## Problem statement
Filter the lines below, keeping every one that contains the string "fuerte". Matching is case-sensitive.

## Data provided

****

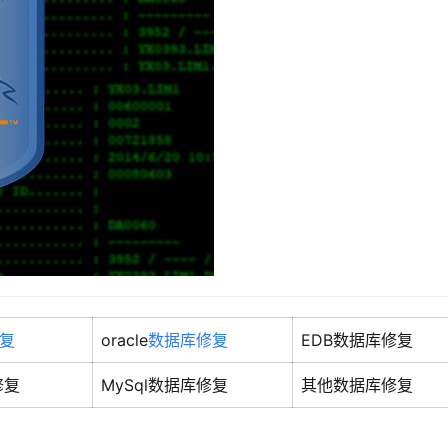
修复
oracle
数据库修复
EDB数据库修复
修复
MySql数据库修复
其他数据库修复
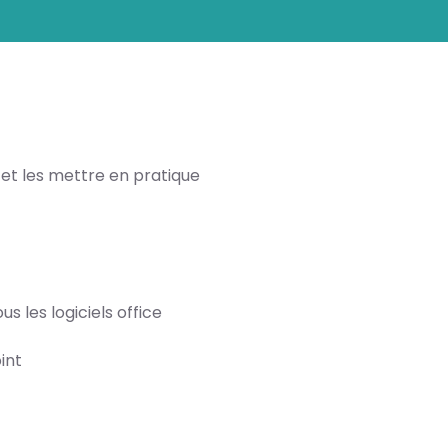
t les mettre en pratique
s les logiciels office
int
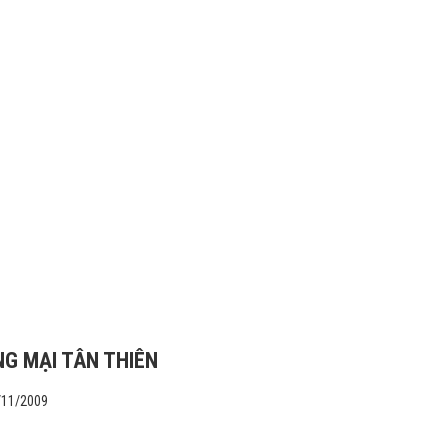
G MẠI TÂN THIÊN
/11/2009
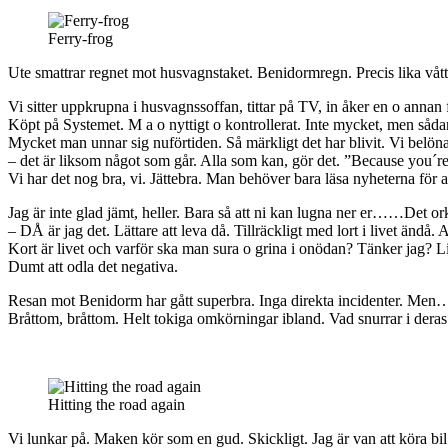
Ferry-frog
Ute smattrar regnet mot husvagnstaket. Benidormregn. Precis lika vått 
Vi sitter uppkrupna i husvagnssoffan, tittar på TV, in åker en o annan
Köpt på Systemet. M a o nyttigt o kontrollerat. Inte mycket, men sådant
Mycket man unnar sig nuförtiden. Så märkligt det har blivit. Vi belönar 
– det är liksom något som går. Alla som kan, gör det. ”Because you´re
Vi har det nog bra, vi. Jättebra. Man behöver bara läsa nyheterna för 
Jag är inte glad jämt, heller. Bara så att ni kan lugna ner er……Det 
– DÅ är jag det. Lättare att leva då. Tillräckligt med lort i livet ändå. A
Kort är livet och varför ska man sura o grina i onödan? Tänker jag? Liv
Dumt att odla det negativa.
Resan mot Benidorm har gått superbra. Inga direkta incidenter. Men
Bråttom, bråttom. Helt tokiga omkörningar ibland. Vad snurrar i der
Hitting the road again
Vi lunkar på. Maken kör som en gud. Skickligt. Jag är van att köra bil 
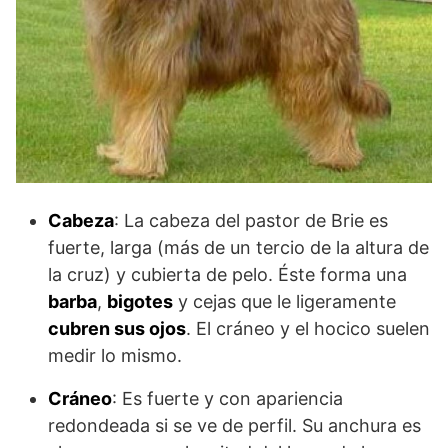
Cabeza
: La cabeza del pastor de Brie es
fuerte, larga (más de un tercio de la altura de
la cruz) y cubierta de pelo. Éste forma una
barba
,
bigotes
y cejas que le ligeramente
cubren sus ojos
. El cráneo y el hocico suelen
medir lo mismo.
Cráneo
: Es fuerte y con apariencia
redondeada si se ve de perfil. Su anchura es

****

## Written answer
fuerte, larga (más de un tercio de la altura de
: Es fuerte y con apariencia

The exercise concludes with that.